• **Yazı**
▶

Erşan Kuneri bir kay kay kulübü sahibi, kulübün güzelliği ve ortam çok stilize edilmiş. İnsan keşke gerçekten de 1969 yılında böyle mekanlarımız olsaydı dedirtiyor. Erşan Kuneri‘nin çalışma odasını Austin Powers ile eşleştirdim. Zaten Arif düğmeleri kurcalarken oral seks seslerini izleyiciye iletiliyor bu yaklaşım Austin Powers’ta da vardı. Ayrıca film için seçtiği artwork ve renkler de ben de Austin Powers intibası yaratmıştır.
Barış Manço‘lu diyaloglar dönemsel olarak uyumsuz olsa da bana kahkaha attıran diyaloglar. Ardından Tarkan esprisi geliyor ki Kilink İstanbul‘da (1967) Afişi yanındaki Tarkan Gümüş Eyer (1970), Vesikalı Yarim (1968) ve İlk Göz Ağrısı (1963) afişlerini görüyoruz. Film 1969 yılında geçtiğine göre 1970 yılı yapımı Tarkan Gümüş Eyer afişinin olması da dönemsel bir hata olarak gözümüze çarpıyor. Bu arada 63 yılı yapımı İlk Göz Ağrısı filmindeki Ayhan Işık ve Sadri Alışık bu sahne öncesinde birlikte karşımıza çıkıyorlar.

◀

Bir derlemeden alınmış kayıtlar
▶

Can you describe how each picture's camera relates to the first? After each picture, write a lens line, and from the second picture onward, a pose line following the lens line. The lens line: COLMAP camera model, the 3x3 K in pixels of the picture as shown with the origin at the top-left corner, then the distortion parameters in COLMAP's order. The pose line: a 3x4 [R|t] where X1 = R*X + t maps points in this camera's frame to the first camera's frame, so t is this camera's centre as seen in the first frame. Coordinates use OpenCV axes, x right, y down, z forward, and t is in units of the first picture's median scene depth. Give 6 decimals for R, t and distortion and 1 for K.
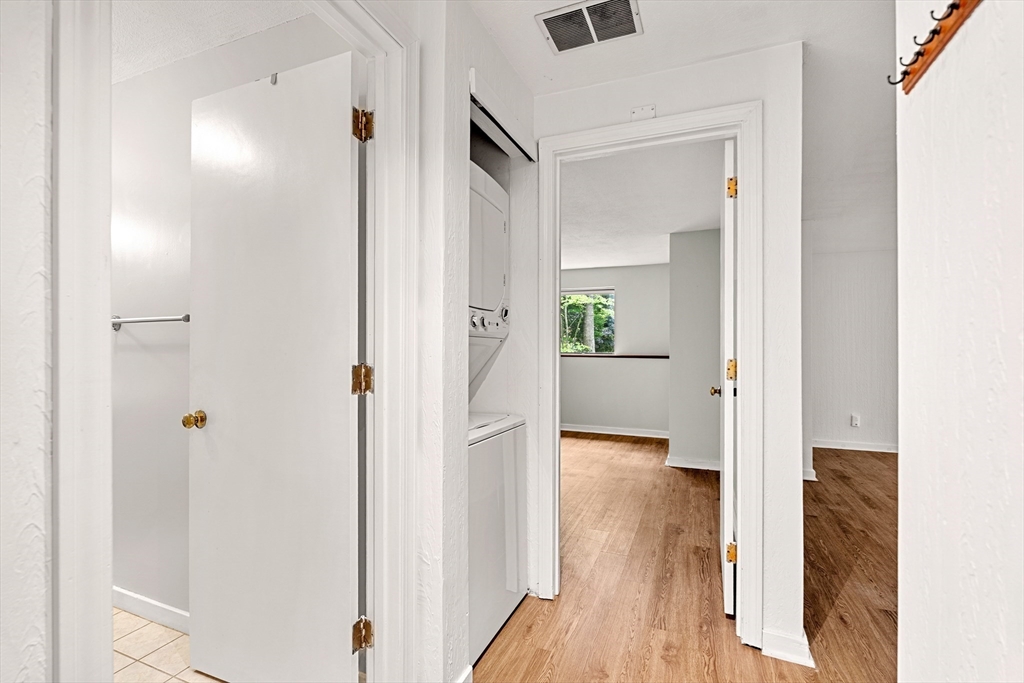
lens RADIAL K [[459.7, 0, 512.0], [0, 459.7, 341.5], [0, 0, 1]] dist [0.000249, 0.000071]
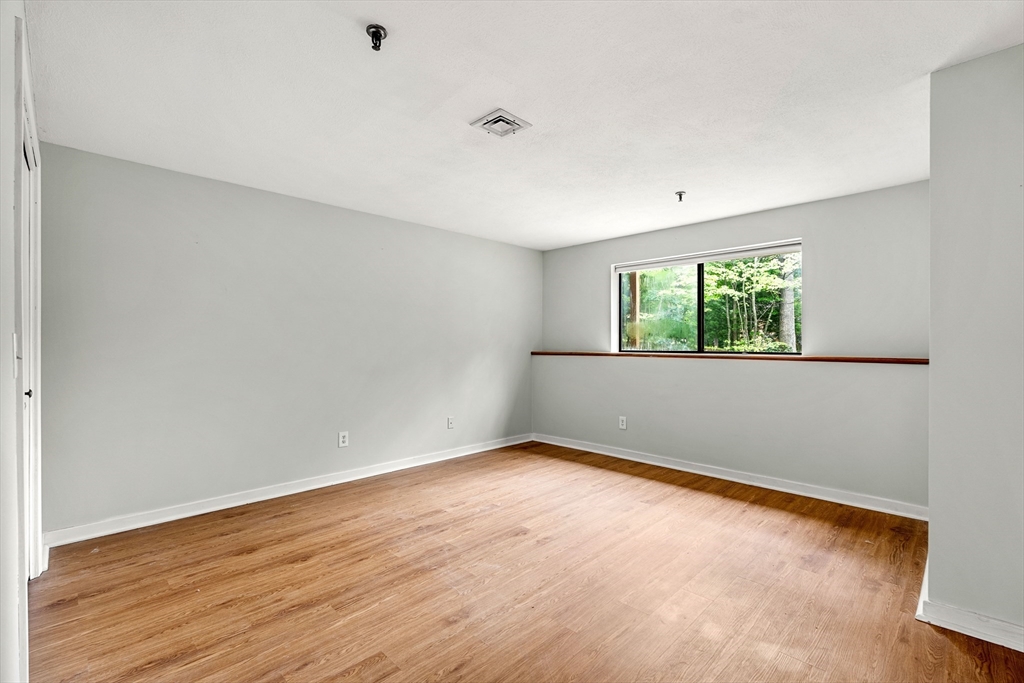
lens RADIAL K [[453.2, 0, 516.1], [0, 453.2, 344.6], [0, 0, 1]] dist [-0.003167, -0.000488]
pose [[0.925144, -0.002871, -0.379605, 0.124108], [0.006975, 0.999931, 0.009437, 0.009635], [0.379551, -0.011379, 0.925101, 0.395336]]
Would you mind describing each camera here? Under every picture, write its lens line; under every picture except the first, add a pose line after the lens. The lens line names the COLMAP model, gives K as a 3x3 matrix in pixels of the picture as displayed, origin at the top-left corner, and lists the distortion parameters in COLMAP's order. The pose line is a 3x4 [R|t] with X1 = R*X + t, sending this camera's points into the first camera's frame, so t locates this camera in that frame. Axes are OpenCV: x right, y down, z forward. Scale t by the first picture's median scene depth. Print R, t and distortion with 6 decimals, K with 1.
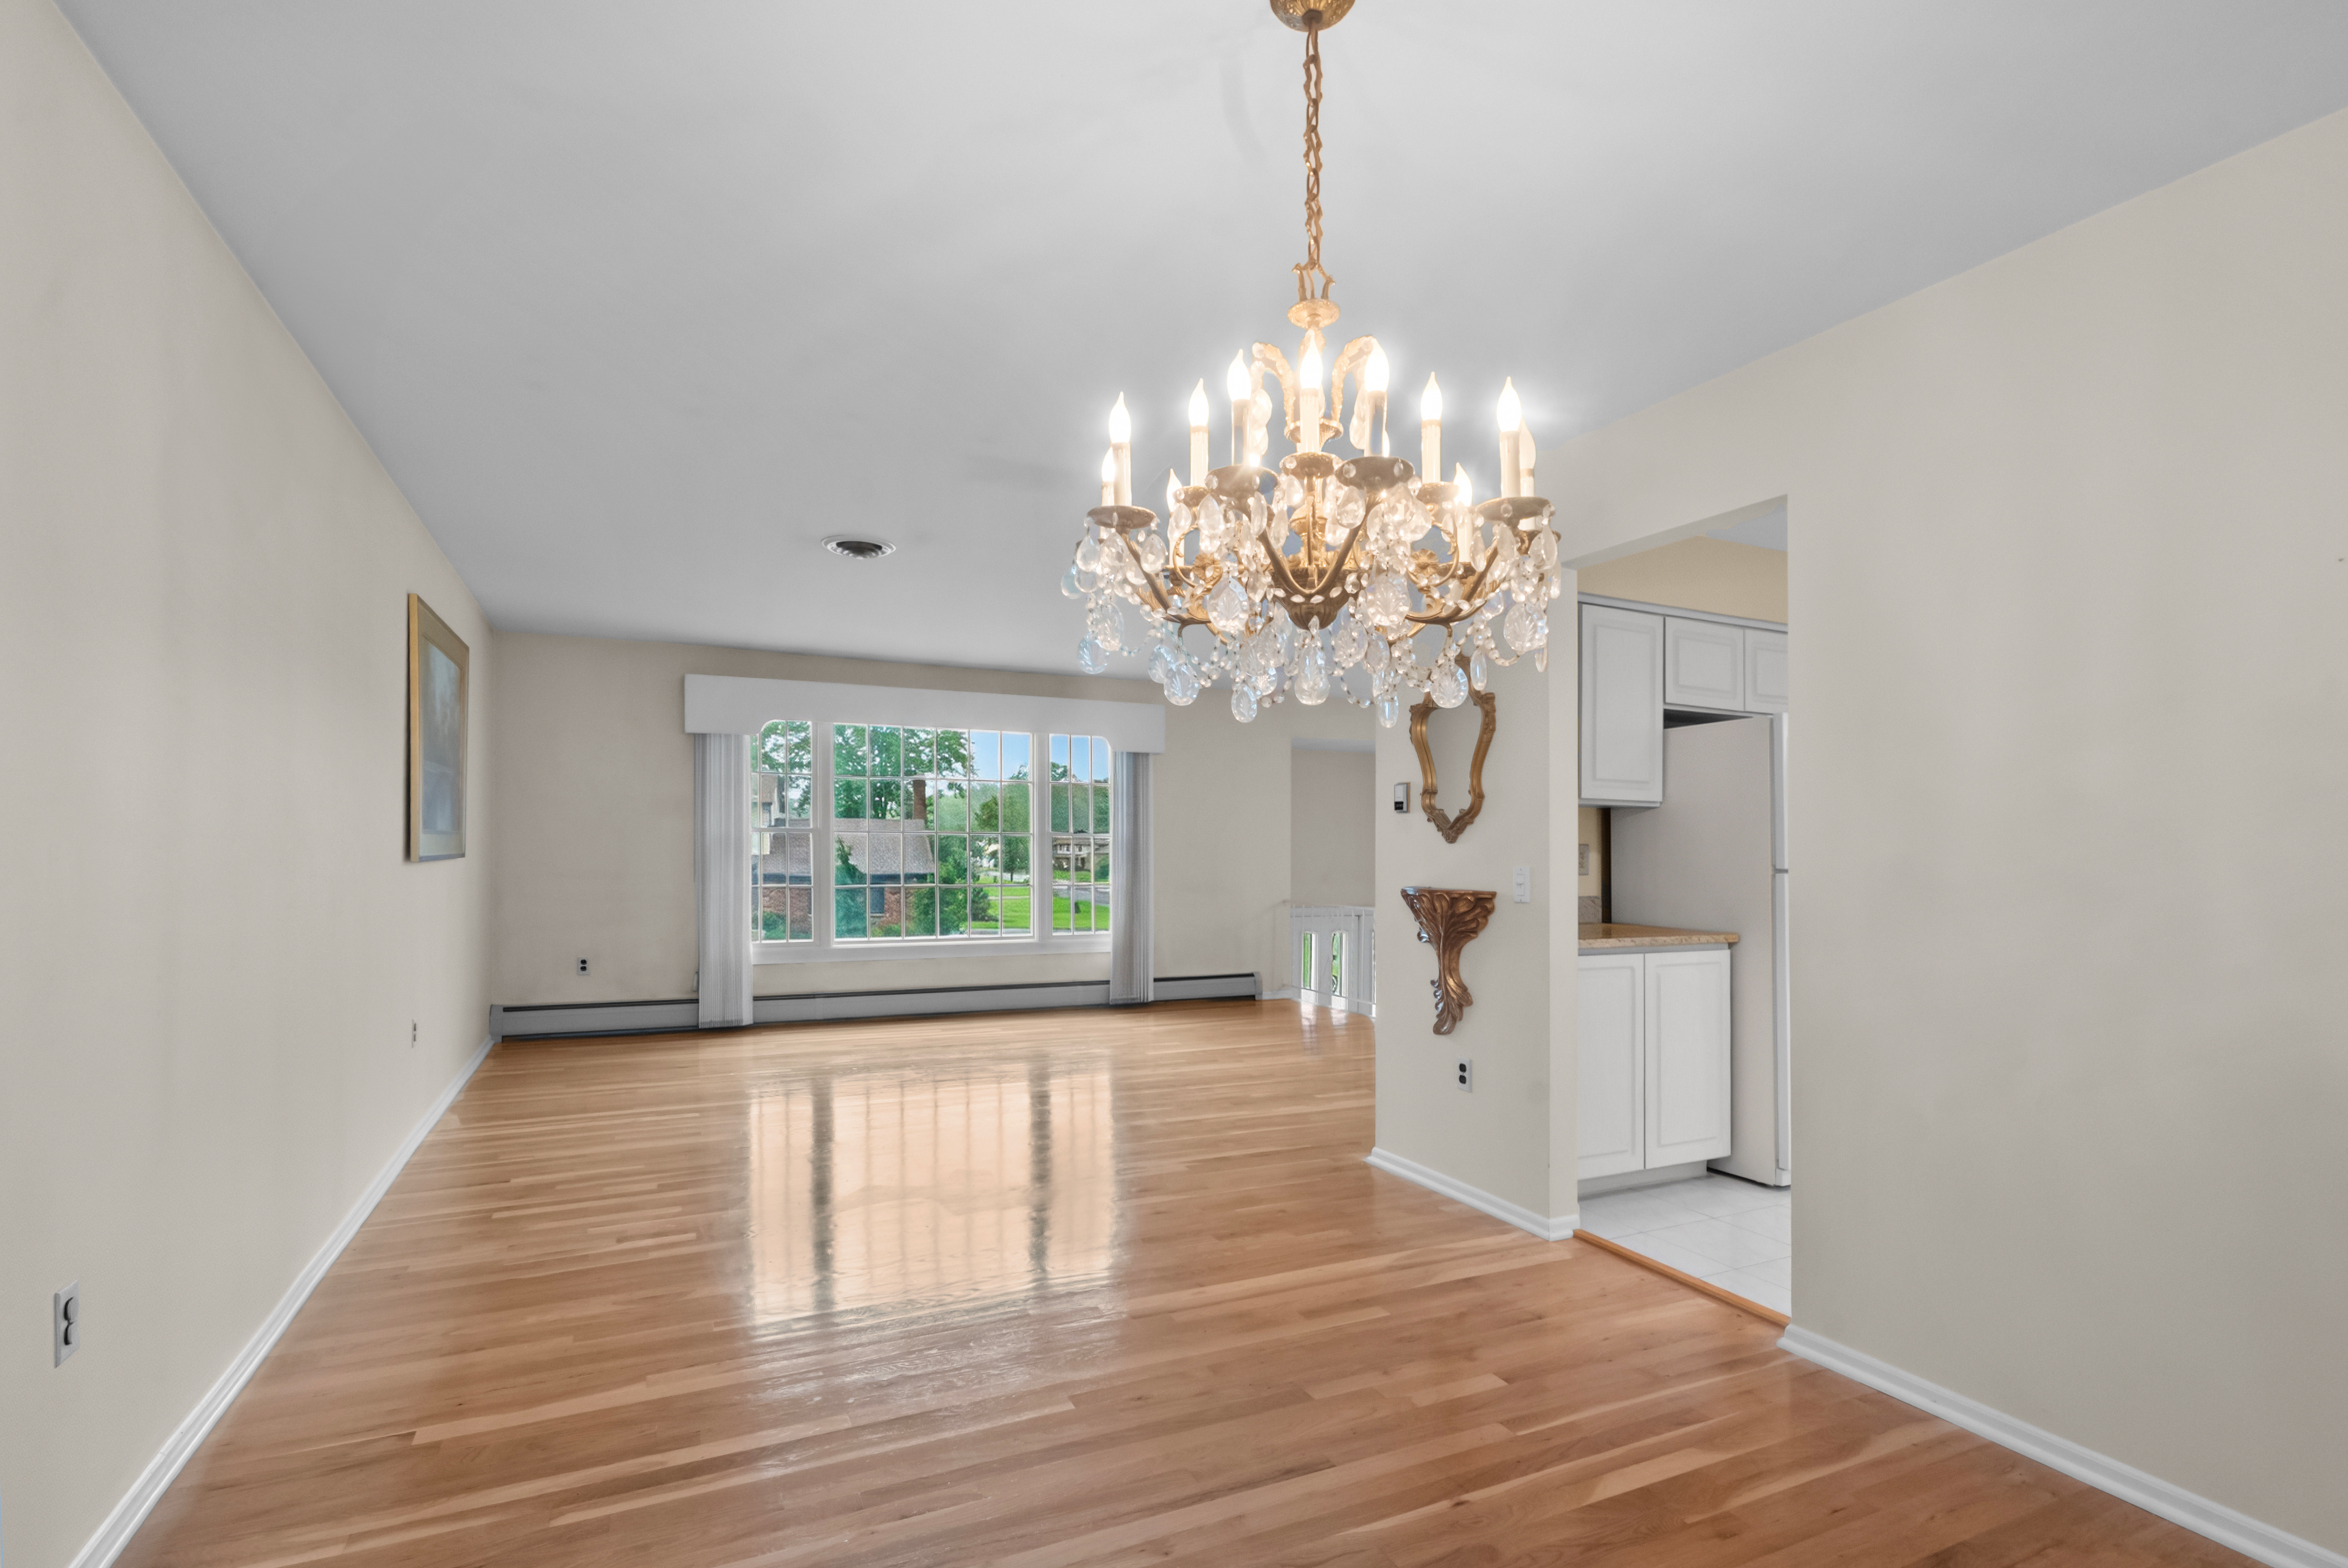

◀

• **Yapılacak İşler**
**a)** Film yazısında "Barış Manço‘lu diyaloglar" sözlerinden "birlikte karşımıza çıkıyorlar." sözlerine kadar olan kısmı hiç değiştirmeden yeniden yazın.
**b)** Film yazısına göre Erşan Kuneri neyin sahibi?
**c)** Erşan Kuneri'nin filmini anlatan yazıyı kaldığı yerden sürdürün.
Kayıtların buradaki işlerle bir ilgisi yok.

• **Cevaplar**
**a)**
Barış Manço‘lu diyaloglar dönemsel olarak uyumsuz olsa da bana kahkaha attıran diyaloglar. Ardından Tarkan esprisi geliyor ki Kilink İstanbul‘da (1967) Afişi yanındaki Tarkan Gümüş Eyer (1970), Vesikalı Yarim (1968) ve İlk Göz Ağrısı (1963) afişlerini görüyoruz. Film 1969 yılında geçtiğine göre 1970 yılı yapımı Tarkan Gümüş Eyer afişinin olması da dönemsel bir hata olarak gözümüze çarpıyor. Bu arada 63 yılı yapımı İlk Göz Ağrısı filmindeki Ayhan Işık ve Sadri Alışık bu sahne öncesinde birlikte karşımıza çıkıyorlar.

**b)** Bir kay kay kulübünün.

**c)**
Sonrası ise GORA filmine bağlanıyor ve kaçak sigaradan içeri atılan Erşan Kuneri’nin hapisten çıktığı sahne ile de dizimiz başlıyor.
Filmlerdeki Erşan Kuneri‘ye baktığımızda karakter gelişiminin ilginç ilerlediğini söyleyebiliriz. GORA filminde karşımıza çıkan dinamik, iş bitirici, karşısındakini dinlemeyen (ki cidden o dönemdeki Yeşilçamlılarda böyle tipler var), fütursuz tipleme bana daha derinlemesi olabilecek bir tipleme gibi gelmişti. Arif v 216 filminde ise ünlü bir dj, kay kay kulübü açan zengin bir yapımcı olarak karşımıza çıktı. açıkca söylemek gerekirse Arif v 216 filmindeki tipleme yapılmasa çok daha ayakları yere basan bir tipleme olabilecekken bu tren kaçırılmış gözüküyor. Tarihsel hatalar ve oturmamış olan unsurlar filmde ister istemez gözüme çarpmıştı. Her ne kadar ayrı bir evren gibi düşünsem de oturmamış bir şeyler vardı. O yüzden ben Cem Yılmaz‘a Yeşilçam tarihini veya Yeşilçam’ı anlatan bir sinemacı olarak görmüyorum. Saygı duruşu dışında böyle kaygısı olduğundan da emin değilim.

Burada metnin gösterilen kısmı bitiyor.